____ Trecho citado

Esses episódios, apagados forçosamente da memória nacional ao longo do tempo, fazem com que o Ceará fique em dívida permanente com sua própria identidade. Com a maioria das ruínas destruídas e das vias férreas desativadas, o que permanece é o espectro do flagelo através da miséria que ainda assola a região.
Tais incidentes são trazidos à tona no documentário Dos Campos à Concentração, contemplado pelo Rumos Itaú Cultural 2015-2016. Idealizado por David Aguiar e Sabina Colares, ambos formados pela Universidade Federal do Ceará (UFC), o filme propõe reconstituir os fatos e trilhar uma reconstrução identitária da sociedade através do cotidiano, pois é nele que se reproduzem no presente as políticas do passado.
Com o acompanhamento da professora doutora Kênia Souza Rios – do Departamento de História da UFC, autora do livro Campos de Concentração no Ceará: Isolamento e Poder na Seca de 1932 – e do pesquisador Venâncio Oliveira, o documentário fincará suas bases em um importante material de arquivo e será rodado em 2017, com lançamento em 2018.
A princesa do norte
Para contar essa história é preciso evocar a capital cearense do começo do século XX – a promissora “loira desposada do sol”, batizada assim no poema “A Fortaleza”, de Francisco Paula Ney. Cerca de um século depois de ter se tornado liderança da capitania (1799) e de ter assumido a exportação do algodão, grande riqueza do estado, com uma concentração fundiária alarmante – as terras da capitania pertenciam a 1% da população livre –, Fortaleza idealizava viver a belle époque tupiniquim. Isto é, a euforia advinda da revolução científico-tecnológica importada da Europa pelas elites, que exigiam uma cidade modernizada e limpa.

________
____ Dados fornecidos

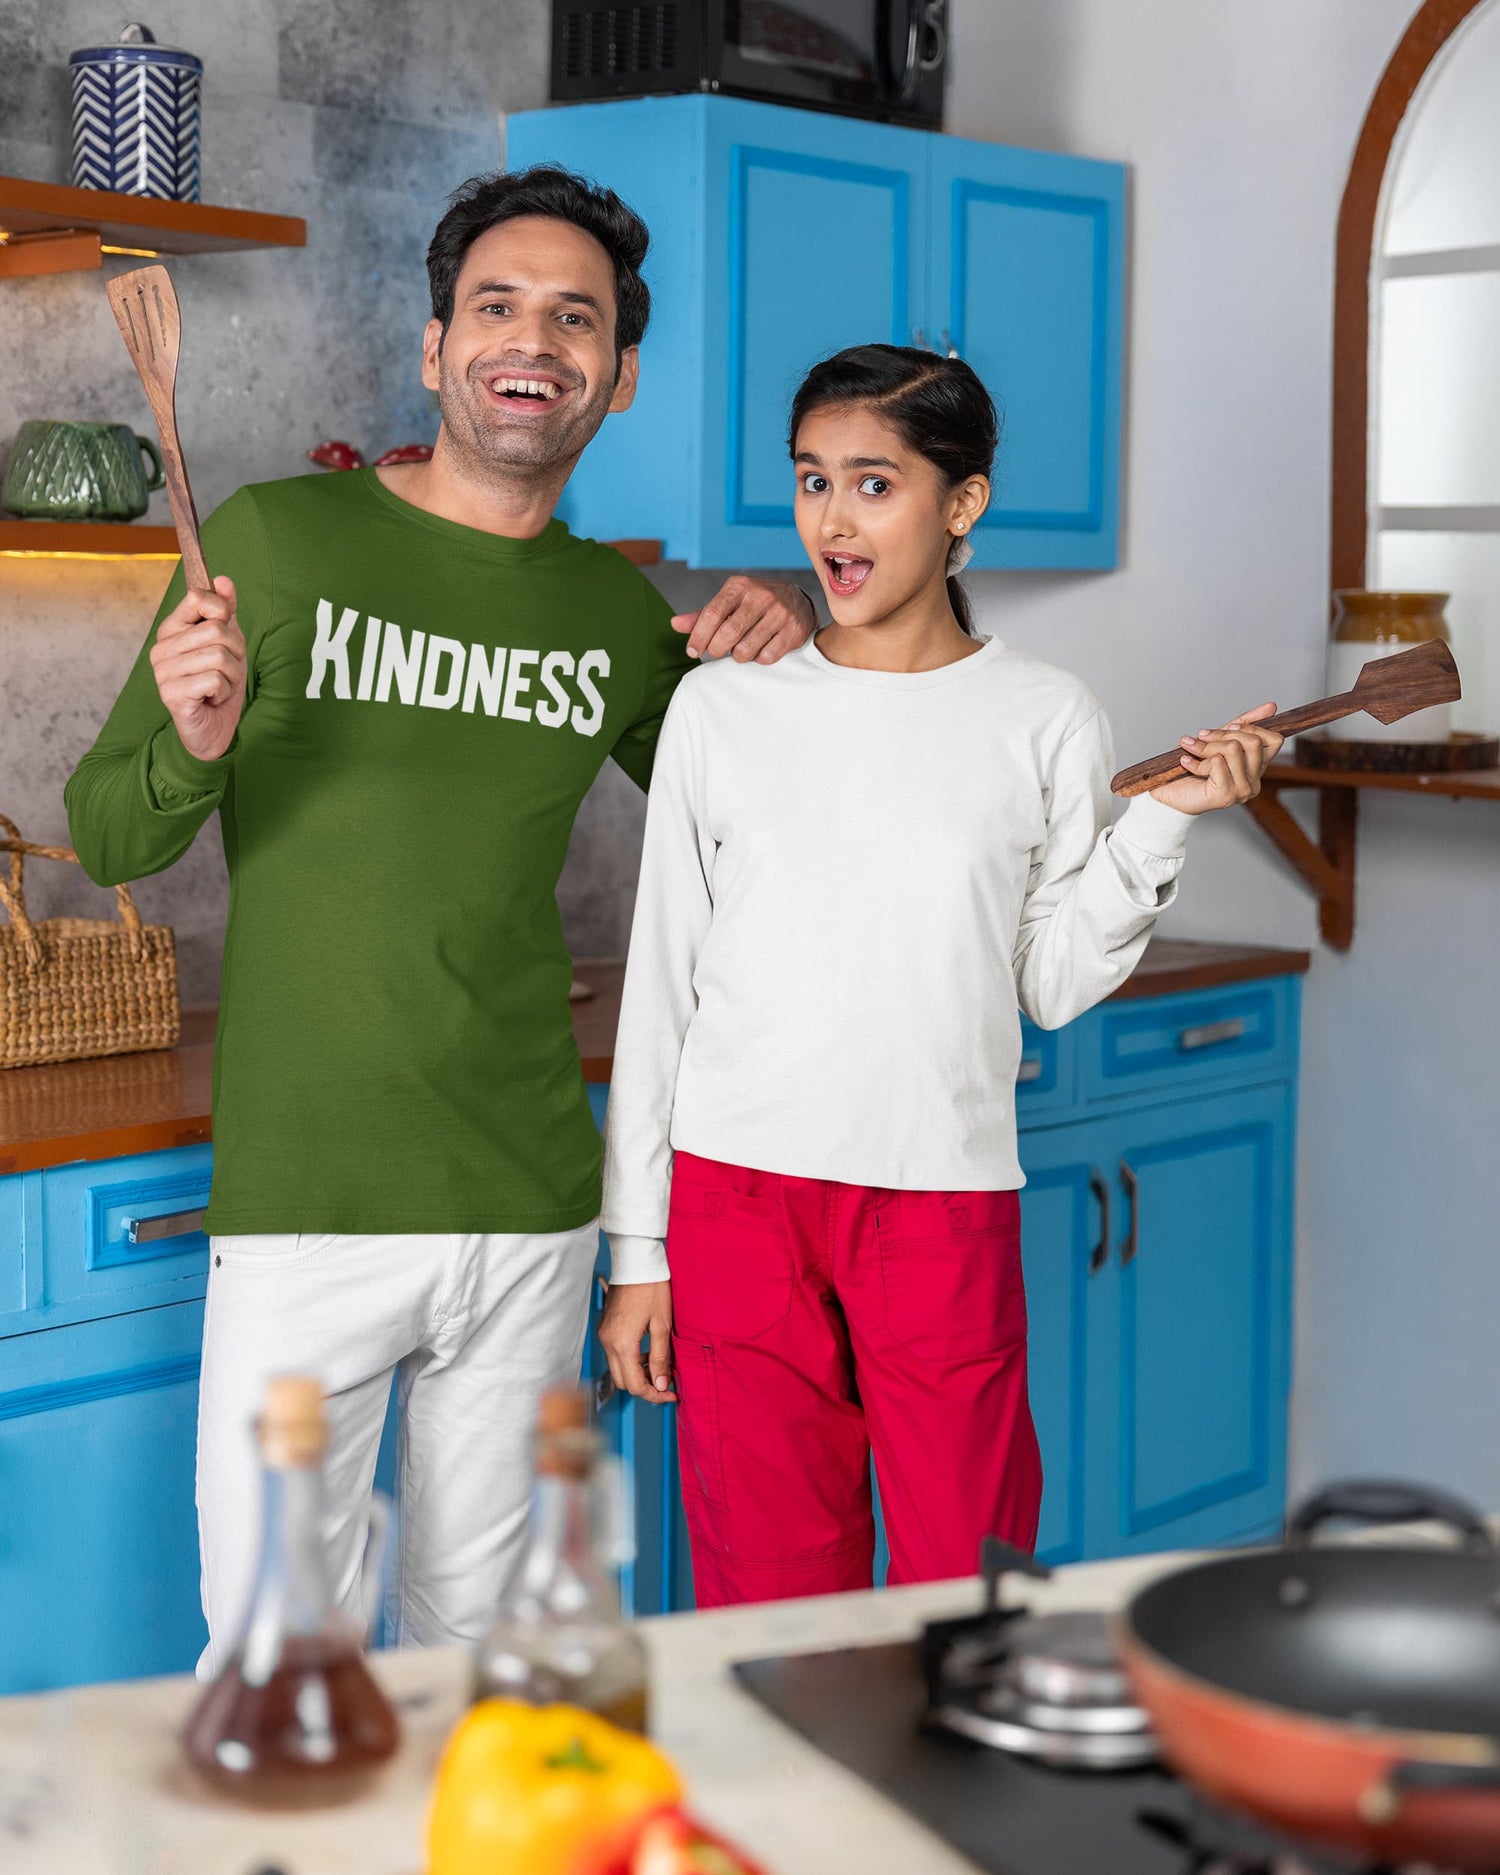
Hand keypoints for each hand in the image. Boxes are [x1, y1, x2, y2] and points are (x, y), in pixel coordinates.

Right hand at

________

> _Ações necessárias_:
A – Segundo o texto sobre o documentário Dos Campos à Concentração, em que ano o filme será lançado?
B – No texto sobre o documentário Dos Campos à Concentração, reescreva de "A princesa do" a "modernizada e limpa.", substituindo "algodão" por "açúcar".
C – Retome o texto sobre o documentário Dos Campos à Concentração a partir do ponto em que ele termina.
Os dados não têm nenhum papel nesta atividade.

> _Tarefas resolvidas_:
A – Em 2018.

B –
A princesa do norte
Para contar essa história é preciso evocar a capital cearense do começo do século XX – a promissora “loira desposada do sol”, batizada assim no poema “A Fortaleza”, de Francisco Paula Ney. Cerca de um século depois de ter se tornado liderança da capitania (1799) e de ter assumido a exportação do açúcar, grande riqueza do estado, com uma concentração fundiária alarmante – as terras da capitania pertenciam a 1% da população livre –, Fortaleza idealizava viver a belle époque tupiniquim. Isto é, a euforia advinda da revolução científico-tecnológica importada da Europa pelas elites, que exigiam uma cidade modernizada e limpa.

C –
Com a grande seca de 1877-1879, uma leva de 100 mil famintos, o triplo da população, se instalou nos subúrbios da cidade, despertando pânico nessa elite asséptica, que agora teria de lidar com pedintes, imundos e doentes nas ruas de Fortaleza. Uma coisa era certa: aqueles retirantes tinham de ser apartados. E assim se deram as novas medidas para conter a invasão que assombrava a ilusão de urbanismo e civilidade importada de Paris na seca que se seguiu. O escritor Rodolfo Teófilo descreveu o primeiro campo em A Seca de 1915: “Um quadrilátero de 500 metros onde estavam encurralados cerca de 7 mil retirantes”.
Conhecido como Campo do Alagadiço, hoje Otávio Bonfim, a oeste da capital cearense, o projeto piloto de curral humano, onde os famintos eram vigiados por soldados, foi desativado em dezembro daquele ano, após o governo haver estimulado a migração em massa para a Amazônia – estima-se que 30 mil retirantes tenham sido mandados à região em 1915, ano em que, segundo o historiador Marco Antônio Villa, autor de Vida e Morte no Sertão, pelo menos 100 mil teriam morrido de fome.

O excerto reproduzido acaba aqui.